[Start of section]
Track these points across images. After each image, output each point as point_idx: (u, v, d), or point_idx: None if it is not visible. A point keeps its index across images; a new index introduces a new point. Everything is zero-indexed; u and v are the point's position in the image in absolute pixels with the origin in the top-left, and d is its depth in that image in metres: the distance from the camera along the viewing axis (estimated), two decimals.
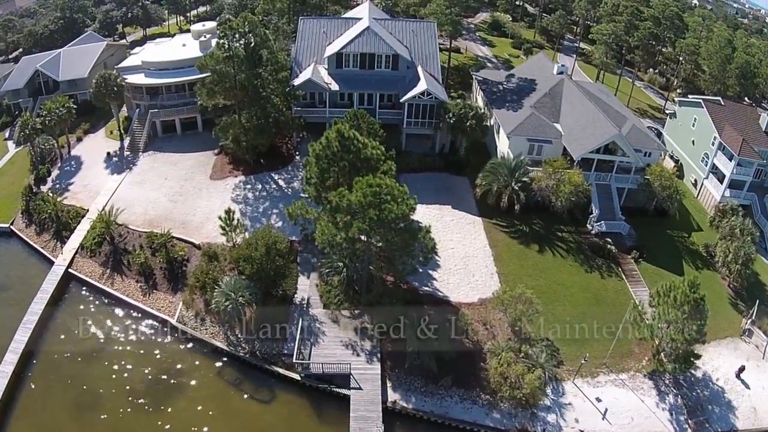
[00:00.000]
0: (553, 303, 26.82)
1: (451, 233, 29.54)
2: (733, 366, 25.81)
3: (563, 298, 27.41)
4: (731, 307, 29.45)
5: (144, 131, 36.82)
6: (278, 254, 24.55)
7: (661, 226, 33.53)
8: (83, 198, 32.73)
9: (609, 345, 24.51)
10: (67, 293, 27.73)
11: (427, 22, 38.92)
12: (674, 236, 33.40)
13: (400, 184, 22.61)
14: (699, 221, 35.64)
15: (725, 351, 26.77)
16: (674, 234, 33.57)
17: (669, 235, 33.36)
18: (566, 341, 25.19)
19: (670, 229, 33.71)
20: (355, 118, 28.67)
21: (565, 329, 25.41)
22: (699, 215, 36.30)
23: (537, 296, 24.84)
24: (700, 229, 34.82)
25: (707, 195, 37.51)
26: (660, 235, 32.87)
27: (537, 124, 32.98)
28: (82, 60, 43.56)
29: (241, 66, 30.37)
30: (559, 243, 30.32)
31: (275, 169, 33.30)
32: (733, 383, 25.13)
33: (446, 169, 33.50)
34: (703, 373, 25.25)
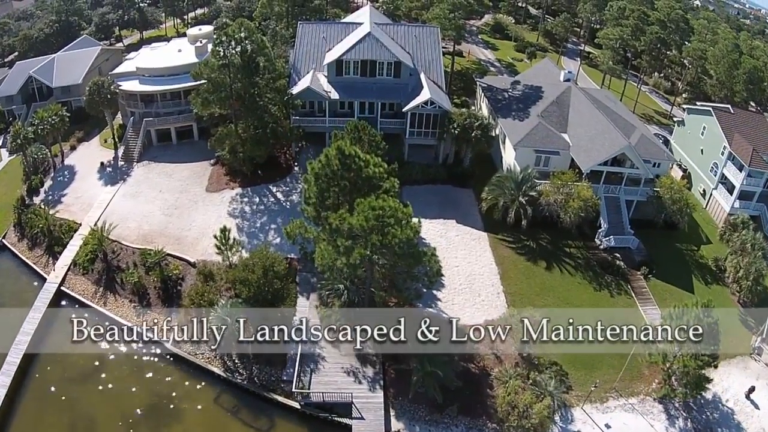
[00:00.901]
0: (561, 323, 25.20)
1: (455, 250, 27.85)
2: (743, 386, 24.43)
3: (571, 315, 25.76)
4: (741, 324, 27.89)
5: (138, 140, 34.91)
6: (276, 276, 22.88)
7: (670, 239, 31.87)
8: (76, 211, 30.97)
9: (619, 368, 23.07)
10: (60, 312, 26.15)
11: (430, 27, 36.74)
12: (683, 250, 31.75)
13: (403, 203, 20.95)
14: (708, 233, 33.94)
15: (735, 370, 25.35)
16: (683, 247, 31.92)
17: (678, 248, 31.70)
18: (575, 364, 23.77)
19: (679, 242, 32.03)
20: (356, 130, 26.81)
21: (574, 353, 23.87)
22: (708, 227, 34.59)
23: (545, 315, 23.32)
24: (709, 241, 33.13)
25: (716, 206, 35.75)
26: (669, 249, 31.22)
27: (544, 134, 31.11)
28: (76, 66, 41.45)
29: (237, 74, 28.40)
30: (567, 259, 28.64)
31: (273, 180, 31.48)
32: (742, 404, 23.78)
33: (450, 181, 31.70)
34: (713, 395, 23.85)
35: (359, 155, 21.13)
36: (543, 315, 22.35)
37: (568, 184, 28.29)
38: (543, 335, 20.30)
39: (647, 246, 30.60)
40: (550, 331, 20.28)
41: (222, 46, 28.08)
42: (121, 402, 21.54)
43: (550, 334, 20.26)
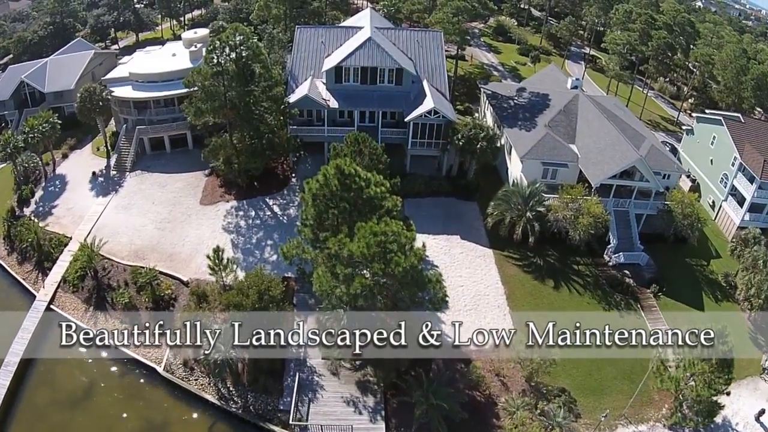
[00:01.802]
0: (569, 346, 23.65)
1: (460, 268, 26.01)
2: (753, 408, 22.87)
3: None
4: (752, 343, 26.25)
5: (131, 149, 32.87)
6: (272, 301, 21.09)
7: (680, 254, 30.08)
8: (67, 223, 29.09)
9: (628, 393, 21.51)
10: (50, 332, 24.38)
11: (432, 32, 34.46)
12: (693, 265, 30.00)
13: (405, 218, 19.15)
14: (717, 247, 32.12)
15: (745, 392, 23.76)
16: (693, 262, 30.15)
17: (687, 263, 29.91)
18: (583, 390, 22.15)
19: (688, 257, 30.25)
20: (356, 142, 24.83)
21: (582, 377, 22.37)
22: (717, 240, 32.76)
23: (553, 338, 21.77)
24: (719, 255, 31.32)
25: (725, 218, 33.89)
26: (679, 264, 29.45)
27: (552, 145, 29.14)
28: (69, 70, 39.16)
29: (231, 83, 26.37)
30: (576, 277, 26.85)
31: (270, 193, 29.51)
32: (752, 427, 22.28)
33: (454, 194, 29.70)
34: (723, 418, 22.23)
35: (359, 174, 19.24)
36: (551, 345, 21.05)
37: (577, 200, 26.43)
38: (549, 339, 18.90)
39: (657, 261, 28.85)
40: (556, 335, 18.99)
41: (215, 52, 26.00)
42: (113, 429, 19.95)
43: (556, 339, 18.98)
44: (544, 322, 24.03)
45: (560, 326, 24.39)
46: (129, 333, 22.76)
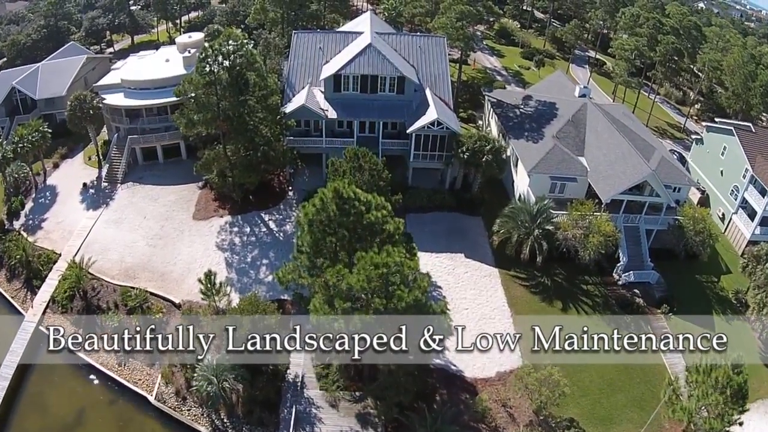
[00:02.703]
0: (578, 373, 21.88)
1: (464, 289, 24.20)
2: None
3: (590, 366, 22.34)
4: (762, 365, 24.55)
5: (123, 159, 30.84)
6: (267, 330, 19.31)
7: (690, 271, 28.28)
8: (56, 239, 27.24)
9: (639, 422, 19.97)
10: (39, 354, 22.71)
11: (436, 37, 32.10)
12: (703, 281, 28.24)
13: (408, 250, 17.34)
14: (728, 261, 30.31)
15: (755, 416, 22.03)
16: (703, 278, 28.37)
17: (698, 280, 28.11)
18: (592, 420, 20.51)
19: (698, 273, 28.48)
20: (355, 157, 22.88)
21: (591, 405, 20.75)
22: (727, 254, 30.93)
23: (561, 364, 20.16)
24: (729, 271, 29.52)
25: (736, 231, 32.03)
26: (689, 282, 27.65)
27: (560, 158, 27.17)
28: (60, 76, 36.86)
29: (224, 92, 24.33)
30: (584, 298, 25.06)
31: (266, 207, 27.54)
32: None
33: (457, 208, 27.76)
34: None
35: (359, 197, 17.33)
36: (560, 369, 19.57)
37: (587, 217, 24.57)
38: (555, 344, 17.76)
39: (667, 278, 27.04)
40: (563, 340, 17.87)
41: (207, 60, 23.94)
42: None
43: (563, 343, 17.88)
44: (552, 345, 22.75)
45: (569, 350, 23.18)
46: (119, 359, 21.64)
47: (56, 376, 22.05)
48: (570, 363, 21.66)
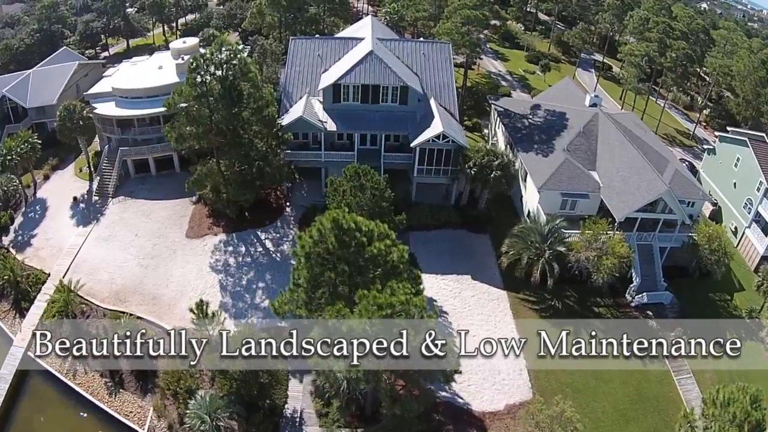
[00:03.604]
0: (590, 403, 20.19)
1: (471, 315, 22.29)
2: None
3: (602, 396, 20.69)
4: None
5: (114, 172, 28.78)
6: (262, 366, 17.51)
7: (703, 289, 26.32)
8: (45, 257, 25.35)
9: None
10: (28, 382, 21.05)
11: (440, 44, 29.80)
12: (716, 300, 26.39)
13: (414, 284, 15.43)
14: (740, 277, 28.29)
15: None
16: (716, 297, 26.50)
17: (711, 299, 26.27)
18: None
19: (712, 292, 26.61)
20: (356, 176, 20.84)
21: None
22: (740, 270, 28.89)
23: (572, 395, 18.50)
24: (742, 288, 27.59)
25: (749, 246, 29.98)
26: (702, 301, 25.71)
27: (572, 174, 25.08)
28: (52, 83, 34.58)
29: (216, 105, 22.22)
30: (596, 322, 23.21)
31: (262, 224, 25.51)
32: None
33: (463, 225, 25.72)
34: None
35: (360, 228, 15.38)
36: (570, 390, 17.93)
37: (600, 238, 22.58)
38: (562, 350, 16.36)
39: (680, 297, 25.12)
40: (570, 344, 16.45)
41: (198, 71, 21.81)
42: None
43: (570, 348, 16.52)
44: (563, 376, 20.98)
45: (580, 380, 21.42)
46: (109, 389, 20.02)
47: (46, 403, 20.46)
48: (577, 368, 20.17)
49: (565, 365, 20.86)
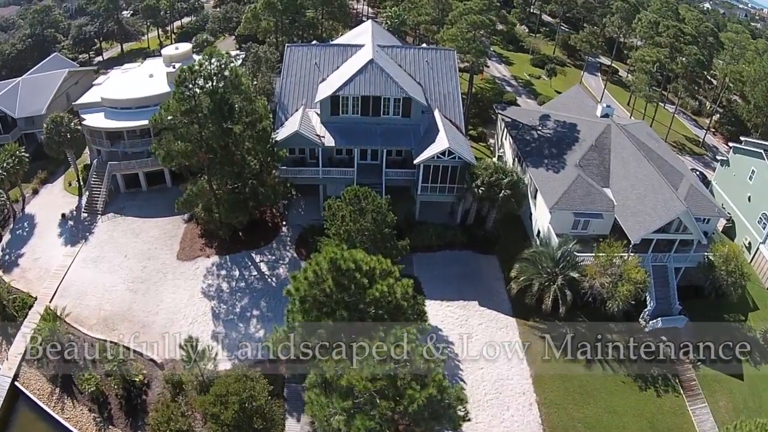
[End of section]
**Work order**
Recreate the listing above word for word, dropping each picture it contains.

**Your solution**
Track these points across images. After each image, output each point as point_idx: (u, v, d), or point_idx: None if it is not visible. A point keeps its index across images; a new index introduces a new point. Everything is zero-indexed; u and v are the point's position in the image in absolute pixels with the origin in the top-left, and d is its depth in that image in metres: the distance from the camera along the viewing axis (estimated), two decimals.
[00:00.000]
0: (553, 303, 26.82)
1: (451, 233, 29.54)
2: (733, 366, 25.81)
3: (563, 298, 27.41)
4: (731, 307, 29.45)
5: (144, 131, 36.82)
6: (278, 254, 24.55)
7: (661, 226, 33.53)
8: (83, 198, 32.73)
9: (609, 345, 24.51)
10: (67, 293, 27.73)
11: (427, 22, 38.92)
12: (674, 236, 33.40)
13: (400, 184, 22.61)
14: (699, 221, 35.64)
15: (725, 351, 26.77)
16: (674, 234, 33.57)
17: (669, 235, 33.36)
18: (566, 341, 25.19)
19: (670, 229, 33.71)
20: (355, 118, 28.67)
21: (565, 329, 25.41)
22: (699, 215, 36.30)
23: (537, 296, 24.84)
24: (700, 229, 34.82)
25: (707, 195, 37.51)
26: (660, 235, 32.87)
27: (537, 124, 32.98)
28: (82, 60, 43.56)
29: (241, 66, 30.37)
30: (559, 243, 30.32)
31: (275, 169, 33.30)
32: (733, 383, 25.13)
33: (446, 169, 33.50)
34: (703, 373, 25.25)
[00:00.901]
0: (561, 323, 25.20)
1: (455, 250, 27.85)
2: (743, 386, 24.43)
3: (571, 315, 25.76)
4: (741, 324, 27.89)
5: (138, 140, 34.91)
6: (276, 276, 22.88)
7: (670, 239, 31.87)
8: (76, 211, 30.97)
9: (619, 368, 23.07)
10: (60, 312, 26.15)
11: (430, 27, 36.74)
12: (683, 250, 31.75)
13: (403, 203, 20.95)
14: (708, 233, 33.94)
15: (735, 370, 25.35)
16: (683, 247, 31.92)
17: (678, 248, 31.70)
18: (575, 364, 23.77)
19: (679, 242, 32.03)
20: (356, 130, 26.81)
21: (574, 353, 23.87)
22: (708, 227, 34.59)
23: (545, 315, 23.32)
24: (709, 241, 33.13)
25: (716, 206, 35.75)
26: (669, 249, 31.22)
27: (544, 134, 31.11)
28: (76, 66, 41.45)
29: (237, 74, 28.40)
30: (567, 259, 28.64)
31: (273, 180, 31.48)
32: (742, 404, 23.78)
33: (450, 181, 31.70)
34: (713, 395, 23.85)
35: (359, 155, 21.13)
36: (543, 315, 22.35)
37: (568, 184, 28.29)
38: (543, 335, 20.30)
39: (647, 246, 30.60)
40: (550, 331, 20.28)
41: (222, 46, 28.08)
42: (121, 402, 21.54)
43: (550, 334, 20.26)
[00:01.802]
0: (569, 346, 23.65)
1: (460, 268, 26.01)
2: (753, 408, 22.87)
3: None
4: (752, 343, 26.25)
5: (131, 149, 32.87)
6: (272, 301, 21.09)
7: (680, 254, 30.08)
8: (67, 223, 29.09)
9: (628, 393, 21.51)
10: (50, 332, 24.38)
11: (432, 32, 34.46)
12: (693, 265, 30.00)
13: (405, 218, 19.15)
14: (717, 247, 32.12)
15: (745, 392, 23.76)
16: (693, 262, 30.15)
17: (687, 263, 29.91)
18: (583, 390, 22.15)
19: (688, 257, 30.25)
20: (356, 142, 24.83)
21: (582, 377, 22.37)
22: (717, 240, 32.76)
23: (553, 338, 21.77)
24: (719, 255, 31.32)
25: (725, 218, 33.89)
26: (679, 264, 29.45)
27: (552, 145, 29.14)
28: (69, 70, 39.16)
29: (231, 83, 26.37)
30: (576, 277, 26.85)
31: (270, 193, 29.51)
32: (752, 427, 22.28)
33: (454, 194, 29.70)
34: (723, 418, 22.23)
35: (359, 174, 19.24)
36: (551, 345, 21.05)
37: (577, 200, 26.43)
38: (549, 339, 18.90)
39: (657, 261, 28.85)
40: (556, 335, 18.99)
41: (215, 52, 26.00)
42: (113, 429, 19.95)
43: (556, 339, 18.98)
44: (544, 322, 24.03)
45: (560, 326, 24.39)
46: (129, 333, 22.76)
[00:02.703]
0: (578, 373, 21.88)
1: (464, 289, 24.20)
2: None
3: (590, 366, 22.34)
4: (762, 365, 24.55)
5: (123, 159, 30.84)
6: (267, 330, 19.31)
7: (690, 271, 28.28)
8: (56, 239, 27.24)
9: (639, 422, 19.97)
10: (39, 354, 22.71)
11: (436, 37, 32.10)
12: (703, 281, 28.24)
13: (408, 250, 17.34)
14: (728, 261, 30.31)
15: (755, 416, 22.03)
16: (703, 278, 28.37)
17: (698, 280, 28.11)
18: (592, 420, 20.51)
19: (698, 273, 28.48)
20: (355, 157, 22.88)
21: (591, 405, 20.75)
22: (727, 254, 30.93)
23: (561, 364, 20.16)
24: (729, 271, 29.52)
25: (736, 231, 32.03)
26: (689, 282, 27.65)
27: (560, 158, 27.17)
28: (60, 76, 36.86)
29: (224, 92, 24.33)
30: (584, 298, 25.06)
31: (266, 207, 27.54)
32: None
33: (457, 208, 27.76)
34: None
35: (359, 197, 17.33)
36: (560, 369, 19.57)
37: (587, 217, 24.57)
38: (555, 344, 17.76)
39: (667, 278, 27.04)
40: (563, 340, 17.87)
41: (207, 60, 23.94)
42: None
43: (563, 343, 17.88)
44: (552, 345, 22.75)
45: (569, 350, 23.18)
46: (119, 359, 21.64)
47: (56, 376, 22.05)
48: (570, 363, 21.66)
[00:03.604]
0: (590, 403, 20.19)
1: (471, 315, 22.29)
2: None
3: (602, 396, 20.69)
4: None
5: (114, 172, 28.78)
6: (262, 366, 17.51)
7: (703, 289, 26.32)
8: (45, 257, 25.35)
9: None
10: (28, 382, 21.05)
11: (440, 44, 29.80)
12: (716, 300, 26.39)
13: (414, 284, 15.43)
14: (740, 277, 28.29)
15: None
16: (716, 297, 26.50)
17: (711, 299, 26.27)
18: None
19: (712, 292, 26.61)
20: (356, 176, 20.84)
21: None
22: (740, 270, 28.89)
23: (572, 395, 18.50)
24: (742, 288, 27.59)
25: (749, 246, 29.98)
26: (702, 301, 25.71)
27: (572, 174, 25.08)
28: (52, 83, 34.58)
29: (216, 105, 22.22)
30: (596, 322, 23.21)
31: (262, 224, 25.51)
32: None
33: (463, 225, 25.72)
34: None
35: (360, 228, 15.38)
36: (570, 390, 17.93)
37: (600, 238, 22.58)
38: (562, 350, 16.36)
39: (680, 297, 25.12)
40: (570, 344, 16.45)
41: (198, 71, 21.81)
42: None
43: (570, 348, 16.52)
44: (563, 376, 20.98)
45: (580, 380, 21.42)
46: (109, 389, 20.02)
47: (46, 403, 20.46)
48: (577, 368, 20.17)
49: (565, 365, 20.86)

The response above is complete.